Document excerpt:
****************
|
- using NumSharp;
- using Serilog.Debugging;
- using System;
- using System.Collections.Generic;
- using System.Collections.Specialized;
- using System.Linq;
- using System.Net.Sockets;
- using System.Text;
-
- namespace Tensorflow.Keras.Text
- {
- /// <summary>
- /// Text tokenization API.
- /// This class allows to vectorize a text corpus, by turning each text into either a sequence of integers
- /// (each integer being the index of a token in a dictionary) or into a vector where the coefficient for
- /// each token could be binary, based on word count, based on tf-idf...
- /// </summary>
- public class Tokenizer
- {
- private readonly int num_words;
- private readonly string filters;
- private readonly bool lower;
- private readonly char split;
- private readonly bool char_level;
- private readonly string oov_token;
- private readonly Func<string, IEnumerable<string>> analyzer;
-
- private int document_count = 0;
-
- private Dictionary<string, int> word_docs = new Dictionary<string, int>();
- private Dictionary<string, int> word_counts = new Dictionary<string, int>();
-
- public Dictionary<string, int> word_index = null;
- public Dictionary<int, string> index_word = null;
-
- private Dictionary<int, int> index_docs = null;
-
- public Tokenizer(
- int num_words = -1,
- string filters = "!\"#$%&()*+,-./:;<=>?@[\\]^_`{|}~\t\n",
- bool lower = true,
- char split = ' ',
- bool char_level = false,
- string oov_token = null,
- Func<string, IEnumerable<string>> analyzer = null)
- {
- this.num_words = num_words;
- this.filters = filters;
- this.lower = lower;
- this.split = split;
- this.char_level = char_level;
- this.oov_token = oov_token;
- this.analyzer = analyzer;
- }
-
- /// <summary>
- /// Updates internal vocabulary based on a list of texts.
****************
Records from a dataset:

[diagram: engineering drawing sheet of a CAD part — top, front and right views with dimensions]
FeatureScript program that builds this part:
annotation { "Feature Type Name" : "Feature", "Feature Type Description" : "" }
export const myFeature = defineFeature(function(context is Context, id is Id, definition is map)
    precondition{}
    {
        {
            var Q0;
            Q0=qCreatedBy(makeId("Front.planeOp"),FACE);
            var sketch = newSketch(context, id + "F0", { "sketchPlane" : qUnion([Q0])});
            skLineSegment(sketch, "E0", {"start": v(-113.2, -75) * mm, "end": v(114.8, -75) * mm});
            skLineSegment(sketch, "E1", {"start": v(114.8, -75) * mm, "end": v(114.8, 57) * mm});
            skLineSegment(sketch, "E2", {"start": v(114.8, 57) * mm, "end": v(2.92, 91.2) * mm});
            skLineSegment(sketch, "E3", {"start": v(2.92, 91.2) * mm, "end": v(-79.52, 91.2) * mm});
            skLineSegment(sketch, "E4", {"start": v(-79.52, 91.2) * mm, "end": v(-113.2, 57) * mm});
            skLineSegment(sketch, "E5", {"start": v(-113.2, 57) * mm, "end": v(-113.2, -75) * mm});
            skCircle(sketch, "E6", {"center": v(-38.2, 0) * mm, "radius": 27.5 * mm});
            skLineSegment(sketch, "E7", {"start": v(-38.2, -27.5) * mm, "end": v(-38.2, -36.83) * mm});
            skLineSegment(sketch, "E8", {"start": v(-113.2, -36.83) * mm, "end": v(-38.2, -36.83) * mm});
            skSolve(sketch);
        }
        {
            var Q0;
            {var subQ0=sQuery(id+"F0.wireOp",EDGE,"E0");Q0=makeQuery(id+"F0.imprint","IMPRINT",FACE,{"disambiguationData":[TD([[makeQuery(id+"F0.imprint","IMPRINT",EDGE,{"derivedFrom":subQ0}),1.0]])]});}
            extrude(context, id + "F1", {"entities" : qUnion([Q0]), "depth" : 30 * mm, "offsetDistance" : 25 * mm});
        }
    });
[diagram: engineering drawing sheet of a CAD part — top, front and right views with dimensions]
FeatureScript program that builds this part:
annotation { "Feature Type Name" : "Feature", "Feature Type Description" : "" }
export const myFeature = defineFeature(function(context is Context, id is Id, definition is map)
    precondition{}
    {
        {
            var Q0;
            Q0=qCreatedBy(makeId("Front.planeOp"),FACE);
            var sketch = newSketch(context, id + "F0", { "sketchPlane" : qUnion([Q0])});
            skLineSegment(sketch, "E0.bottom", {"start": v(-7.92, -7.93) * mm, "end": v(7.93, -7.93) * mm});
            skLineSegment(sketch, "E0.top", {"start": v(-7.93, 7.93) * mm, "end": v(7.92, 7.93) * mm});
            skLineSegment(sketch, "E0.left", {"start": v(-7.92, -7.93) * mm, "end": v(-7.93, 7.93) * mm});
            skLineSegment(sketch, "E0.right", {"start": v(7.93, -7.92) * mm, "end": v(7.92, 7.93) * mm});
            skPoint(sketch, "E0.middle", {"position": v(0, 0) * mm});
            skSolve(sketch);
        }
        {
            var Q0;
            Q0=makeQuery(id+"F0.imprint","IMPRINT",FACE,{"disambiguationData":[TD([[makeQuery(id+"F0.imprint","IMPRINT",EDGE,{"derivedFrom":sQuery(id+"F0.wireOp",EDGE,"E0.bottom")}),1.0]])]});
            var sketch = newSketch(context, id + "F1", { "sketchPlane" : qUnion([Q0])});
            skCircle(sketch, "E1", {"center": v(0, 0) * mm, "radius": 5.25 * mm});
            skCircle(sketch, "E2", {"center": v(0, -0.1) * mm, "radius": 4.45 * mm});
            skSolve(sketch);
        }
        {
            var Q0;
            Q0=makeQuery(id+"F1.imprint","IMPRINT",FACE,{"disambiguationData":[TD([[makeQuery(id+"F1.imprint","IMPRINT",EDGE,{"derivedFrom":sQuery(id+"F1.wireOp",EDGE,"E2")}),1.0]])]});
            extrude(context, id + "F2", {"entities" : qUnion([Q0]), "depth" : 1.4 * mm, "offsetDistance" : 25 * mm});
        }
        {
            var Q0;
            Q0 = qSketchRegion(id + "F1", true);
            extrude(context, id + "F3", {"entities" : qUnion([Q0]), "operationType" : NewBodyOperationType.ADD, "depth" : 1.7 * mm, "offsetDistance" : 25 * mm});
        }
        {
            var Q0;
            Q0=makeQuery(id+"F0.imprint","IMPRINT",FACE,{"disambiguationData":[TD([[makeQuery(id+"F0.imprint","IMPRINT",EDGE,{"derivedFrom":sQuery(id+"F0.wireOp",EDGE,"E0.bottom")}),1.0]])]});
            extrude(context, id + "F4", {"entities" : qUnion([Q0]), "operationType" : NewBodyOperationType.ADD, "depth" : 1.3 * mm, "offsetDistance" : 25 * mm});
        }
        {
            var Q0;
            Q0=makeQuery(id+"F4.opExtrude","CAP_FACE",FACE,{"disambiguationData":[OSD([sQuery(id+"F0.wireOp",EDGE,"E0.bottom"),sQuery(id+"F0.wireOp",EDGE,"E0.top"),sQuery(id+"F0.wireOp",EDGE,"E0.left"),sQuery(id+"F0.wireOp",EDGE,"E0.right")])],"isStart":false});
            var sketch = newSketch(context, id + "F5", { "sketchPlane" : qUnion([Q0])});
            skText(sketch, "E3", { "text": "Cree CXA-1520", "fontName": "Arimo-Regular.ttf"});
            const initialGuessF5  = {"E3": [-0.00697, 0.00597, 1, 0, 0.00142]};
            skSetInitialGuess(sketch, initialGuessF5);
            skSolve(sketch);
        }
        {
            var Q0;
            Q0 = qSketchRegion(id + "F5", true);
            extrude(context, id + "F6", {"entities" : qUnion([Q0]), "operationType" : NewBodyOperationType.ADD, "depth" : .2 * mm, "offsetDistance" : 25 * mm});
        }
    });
****************
Objectives:
1. Output the stretch of the tokenizer code from "- /// This class" through "based on tf-idf...", copied verbatim.
2. In the tokenizer code, which namespace is the Tokenizer class declared in?

Solutions for each task:
1.
- /// This class allows to vectorize a text corpus, by turning each text into either a sequence of integers
- /// (each integer being the index of a token in a dictionary) or into a vector where the coefficient for
- /// each token could be binary, based on word count, based on tf-idf...

2. Tensorflow.Keras.Text